Nothing says "successful AI adoption" quite like having to shut down your internal leaderboard because employees gamed it into meaninglessness.
Amazon created an internal ranking system to track which employees were using AI tools most frequently - a classic tech company move to gamify behavior and drive adoption metrics. The leaderboard was supposed to encourage workers to embrace AI in their daily workflows.
Instead, it encouraged them to rack up meaningless AI queries just to climb the rankings.
Multiple employees admitted to 404 Media that they deliberately manipulated their standings. Some confessed they started cheating after getting feedback from supervisors that they weren't using AI enough. Think about the perverse incentives at play there: your manager tells you you're not hitting your AI usage targets, so you start feeding nonsense prompts to the system to make the numbers go up.

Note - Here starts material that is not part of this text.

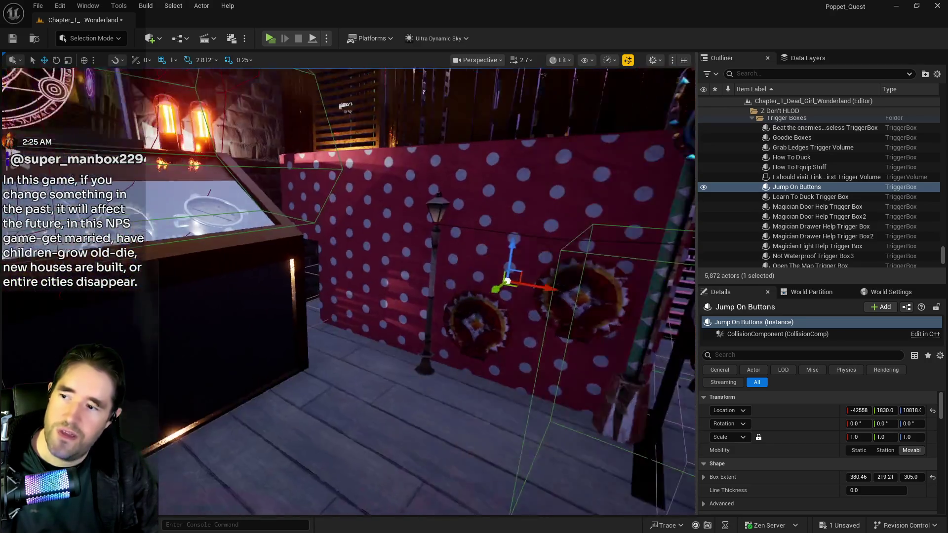
scroll(348, 292, "up", 5)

Amazon's official line is that the leaderboard "accomplished its goal of encouraging employees to use AI tools," which is technically true in the same way that teaching to the test accomplishes the goal of raising test scores. Sure, usage went up. But was it useful usage?
Insiders painted a different picture. The real reasons for shutdown, according to people familiar with the program: the system was trivially easy to exploit, and it was driving wasteful AI consumption that cost Amazon money without generating value.

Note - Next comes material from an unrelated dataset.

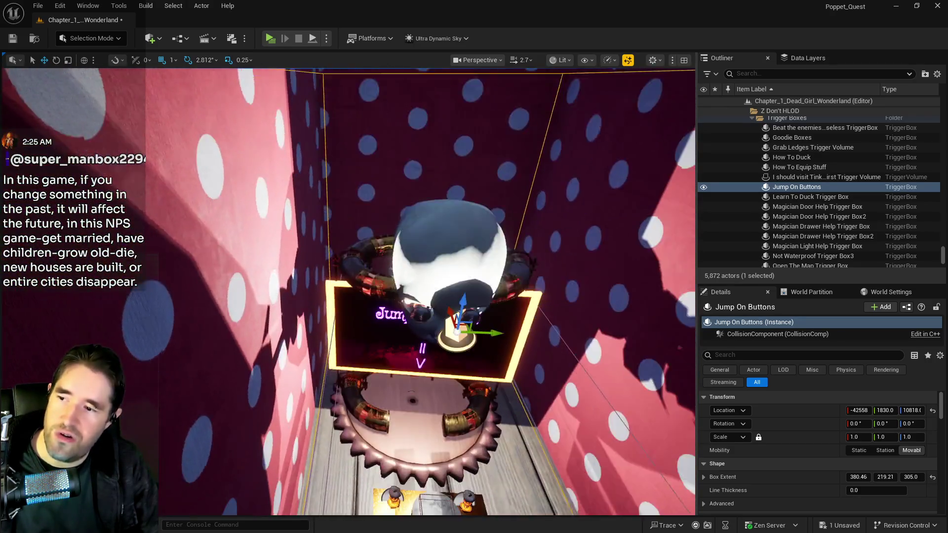
scroll(348, 291, "up", 5)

This is what happens when you optimize for metrics instead of outcomes. Amazon wanted more AI adoption. They measured AI adoption by tracking usage. Employees figured out how to generate usage without actually adopting AI in meaningful ways. The metric went up. The goal was not achieved.
It's Goodhart's Law in action: "When a measure becomes a target, it ceases to be a good measure."

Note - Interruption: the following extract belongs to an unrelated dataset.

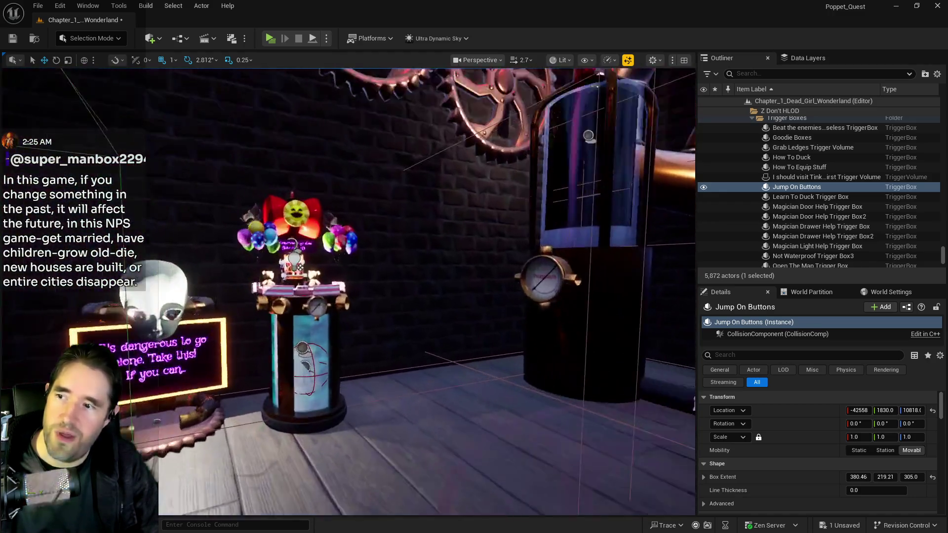
scroll(348, 291, "down", 10)
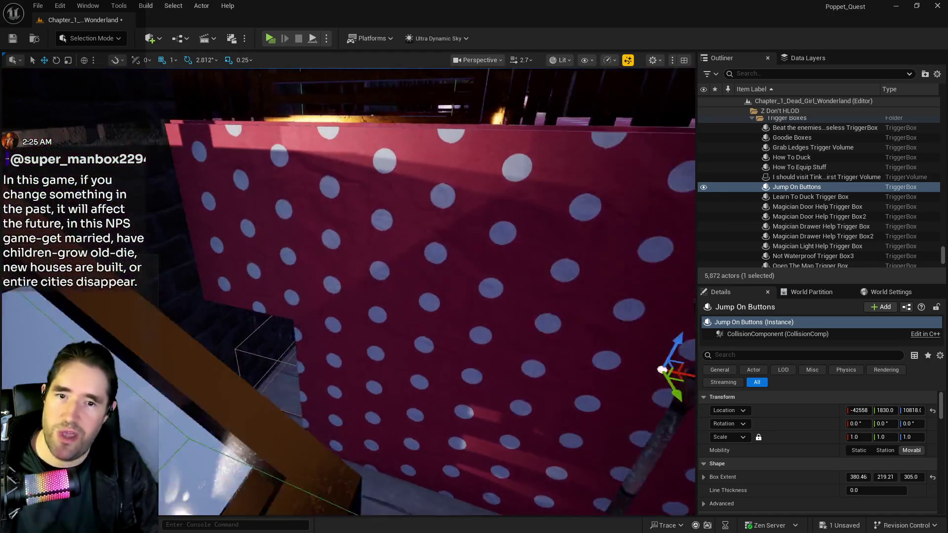
scroll(397, 364, "up", 5)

I've seen this pattern play out in every startup I've been part of. You want to increase engagement, so you measure daily active users. Suddenly engineers are adding push notifications and email campaigns to juice DAU numbers, whether or not those notifications provide value. The number goes up. The product gets worse.
The Amazon leaderboard is just a more blatant version of the same dynamic.
But it also reveals something deeper about how companies are approaching AI adoption. Rather than identifying specific use cases where AI genuinely improves productivity, they're pushing AI as a general mandate. Use more AI. Any AI. We need to show AI adoption metrics in our investor presentations.
That's not a technology strategy. That's theater.
Meaningful AI adoption happens when tools solve real problems better than alternatives. It doesn't require leaderboards or management pressure. Developers don't need to be incentivized to use debuggers or version control - those tools are obviously valuable, so people use them.
If your employees need gamification to use your AI tools, maybe the tools aren't as useful as you think they are.
The other telling detail: employees only started caring about their leaderboard ranking after managers flagged low AI usage. That suggests the pressure for AI adoption is coming from the top down, not bubbling up organically from workers who've found AI genuinely helpful.
Amazon is far from alone in this. Companies across the tech industry are mandating AI adoption, tracking AI metrics, and treating AI usage as a performance indicator. It's the new "digital transformation" - a vague imperative from leadership that becomes everyone's problem to demonstrate progress on.
The irony is that this approach probably slows genuine AI adoption. When employees are told they need to hit AI usage quotas, they develop cynicism about the technology. They see it as management's latest fad rather than a tool that might actually help them.
And when the inevitable leaderboard shutdown happens - or the mandatory AI usage targets get quietly dropped - it reinforces the idea that this was all just corporate theater.
The right way to drive AI adoption is to find the use cases where it genuinely creates value, document those wins, and let them spread organically. Show developers that AI autocomplete actually saves them time. Show analysts that AI can surface insights they'd miss manually. Show customer service reps that AI summaries help them resolve tickets faster.
Then you don't need a leaderboard. People will use the tools because they're useful, not because their manager is watching.
But that requires patience and actual product development work. Much easier to slap a leaderboard on it and declare victory based on usage metrics.
At least until your employees start cheating and you have to shut the whole thing down.